EMPATİ YERİNE ŞEFKAT
Sürekli acı çekilen zamanlarda, empati daha fazla sıkıntıya yol açıyor. Bunun yerine ihtiyacımız olan şey şefkat oluyor. Empati, başkalarının duygularını kendi duygularınız gibi benimsemekken (“Senin için üzülüyorum”), şefkat ise eyleminizi onların duygularına odaklamak anlamına geliyor (“Acı çektiğini görüyorum, kabul ediyorum ve senin için buradayım”). Psikolog Paul Bloom’a göre de “Empati önyargılıdır” ve genellikle kendi grubumuz için ayırdığımız bir şeydir. Grant, “Hayatınızdaki insanların sizin için önemli olan bir konuda ilgisiz göründüklerini fark ederseniz, kimin acısını taşıyor olabileceklerini düşünmeye değer. Daha fazlasını yapmalarını talep etmek yerine, onlara şefkat göstermenin zamanı gelmiş olabilir. Küçük bir nezaket jestiniz Orta Doğu’daki krizi sona erdirmeyecektir, ancak bir başkasına yardımcı olabilir. Ve bu size daha fazla yardım etme gücü verebilir” diyor. Sadece kendi hayatımızda bizden şefkat ihtiyacı olanlara ses verebilmek, tüm dünya için bir fark yaratabiliyor. Tıpkı hiçbir sesin uzayda kaybolmaması gibi, hiçbir şefkat izi kaybolmuyor. Çünkü insanın en temel ihtiyaçlarından biri olan ‘görülme’ ihtiyacını besliyor ve genetik mirasımıza işlenerek sonsuza dek insanlık yaralarına merhem olmaya devam ediyor.
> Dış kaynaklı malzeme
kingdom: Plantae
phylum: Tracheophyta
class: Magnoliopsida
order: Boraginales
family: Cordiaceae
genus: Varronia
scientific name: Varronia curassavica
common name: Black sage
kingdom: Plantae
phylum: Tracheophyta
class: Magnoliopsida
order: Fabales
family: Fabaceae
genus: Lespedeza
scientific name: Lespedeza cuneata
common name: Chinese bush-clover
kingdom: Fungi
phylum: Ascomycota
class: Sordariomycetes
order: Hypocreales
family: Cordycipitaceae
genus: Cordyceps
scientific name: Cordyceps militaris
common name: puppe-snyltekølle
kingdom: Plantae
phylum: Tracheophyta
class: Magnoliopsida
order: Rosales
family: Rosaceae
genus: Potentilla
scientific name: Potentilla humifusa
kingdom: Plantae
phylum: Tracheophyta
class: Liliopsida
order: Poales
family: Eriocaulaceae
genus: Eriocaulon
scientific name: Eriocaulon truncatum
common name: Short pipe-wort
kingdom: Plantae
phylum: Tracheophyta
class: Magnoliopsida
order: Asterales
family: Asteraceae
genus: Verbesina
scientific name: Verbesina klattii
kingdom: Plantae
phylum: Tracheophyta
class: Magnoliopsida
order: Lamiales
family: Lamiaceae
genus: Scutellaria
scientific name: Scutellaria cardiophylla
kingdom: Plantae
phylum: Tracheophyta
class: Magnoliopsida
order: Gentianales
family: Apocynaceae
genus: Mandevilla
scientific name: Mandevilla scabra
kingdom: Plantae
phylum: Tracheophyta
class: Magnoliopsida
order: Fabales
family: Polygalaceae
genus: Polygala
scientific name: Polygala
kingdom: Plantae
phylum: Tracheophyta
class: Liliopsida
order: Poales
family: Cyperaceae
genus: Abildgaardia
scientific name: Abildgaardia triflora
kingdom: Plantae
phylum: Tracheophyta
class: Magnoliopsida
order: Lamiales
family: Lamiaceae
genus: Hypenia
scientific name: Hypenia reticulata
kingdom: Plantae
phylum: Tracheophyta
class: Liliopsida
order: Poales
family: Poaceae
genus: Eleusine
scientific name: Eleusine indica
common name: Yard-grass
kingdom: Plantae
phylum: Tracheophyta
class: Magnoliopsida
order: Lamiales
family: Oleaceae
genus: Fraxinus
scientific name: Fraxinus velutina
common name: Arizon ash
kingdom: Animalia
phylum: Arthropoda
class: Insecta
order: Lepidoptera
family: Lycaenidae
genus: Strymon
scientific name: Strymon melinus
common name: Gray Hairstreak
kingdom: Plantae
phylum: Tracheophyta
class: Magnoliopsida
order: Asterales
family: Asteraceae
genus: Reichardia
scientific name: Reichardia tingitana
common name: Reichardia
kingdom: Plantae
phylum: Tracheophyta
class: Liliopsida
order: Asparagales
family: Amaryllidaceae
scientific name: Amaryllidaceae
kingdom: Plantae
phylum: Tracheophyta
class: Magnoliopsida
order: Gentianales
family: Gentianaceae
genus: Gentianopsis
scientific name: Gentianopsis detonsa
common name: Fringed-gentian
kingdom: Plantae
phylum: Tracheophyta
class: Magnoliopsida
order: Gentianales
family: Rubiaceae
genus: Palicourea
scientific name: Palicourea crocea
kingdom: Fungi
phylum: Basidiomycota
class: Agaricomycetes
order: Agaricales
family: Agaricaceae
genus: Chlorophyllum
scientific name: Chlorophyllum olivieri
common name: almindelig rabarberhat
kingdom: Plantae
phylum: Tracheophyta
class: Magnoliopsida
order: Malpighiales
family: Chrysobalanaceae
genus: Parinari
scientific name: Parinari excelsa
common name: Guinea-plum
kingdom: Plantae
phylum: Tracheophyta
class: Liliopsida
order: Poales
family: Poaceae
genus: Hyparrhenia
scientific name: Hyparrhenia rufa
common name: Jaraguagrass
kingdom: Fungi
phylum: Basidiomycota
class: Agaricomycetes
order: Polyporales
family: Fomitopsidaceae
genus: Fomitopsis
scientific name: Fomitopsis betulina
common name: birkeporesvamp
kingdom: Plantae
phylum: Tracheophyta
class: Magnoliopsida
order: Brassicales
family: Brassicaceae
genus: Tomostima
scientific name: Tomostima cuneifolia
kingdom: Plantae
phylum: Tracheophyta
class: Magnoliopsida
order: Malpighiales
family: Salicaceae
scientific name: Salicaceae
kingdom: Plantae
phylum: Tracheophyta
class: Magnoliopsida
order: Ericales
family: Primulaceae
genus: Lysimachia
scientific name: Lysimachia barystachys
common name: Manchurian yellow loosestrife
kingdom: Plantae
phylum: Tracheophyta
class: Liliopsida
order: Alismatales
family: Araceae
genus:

VENÜS BURCU NE İŞE YARIYOR?
TikTok’tan öğrendim. Karolina Sucre’ın ‘astrolinnaaa’ sayfasından. Hepimizin aynı zamanda bir de Venüs burcu varmış. Venüs burcunu bilmek, nasıl giyinmen gerektiğine dair rehberlik ediyormuş. Örneğin Ariana Grande (Boğa Venüsü), Selena Gomez (Aslan Venüsü) gibi şarkıcılar, etkili bir stil için Venüs burcuna göre giyiniyormuş. Venüs burcum Koç çıktı. “Bu korkusuz bir tarzdır, başkalarının giymeyeceğini giymektir. Koç Venüsü bunu yapabilir çünkü bu tamamen cesur olmakla ve korkusuzlukla ve özür dilemeden kendileri olmakla ilgilidir” diyordu açıklamasında. Doğru. Ben kendimi stilimle ortaya koymayı hep sevdim. Stili insanın kimliğinin bir parçası olarak görüyorum. Demek göklerden gelen bir karar varmış.
Halk unutabilir ama dijital hafıza asla
The Sun gazetesi 2015’te “Önümüzdeki 10 yıl içinde robotlarla seks yapıyor olacağız” diye haber yapmış. 2024’e girince haberi arşivden çıkarıp “Bir yıl kaldı” diyerek paylaşanlar oldu. Benzer örnekler çok. Teknoloji söz konusu olunca öngörüde bulunurken çok dikkatli olmak gerek. Teknoloji üretmek kolay değil. Sürücüsüz otomobiller için bile daha 20 yıl var deniyor. Oysa 10 sene önceki öngörülere baksak bugün Jetgiller gibi yaşıyor olmamız gerekiyordu. Halklar ‘balık hafızalı’ olabilir ama dijital arşivin affı yok.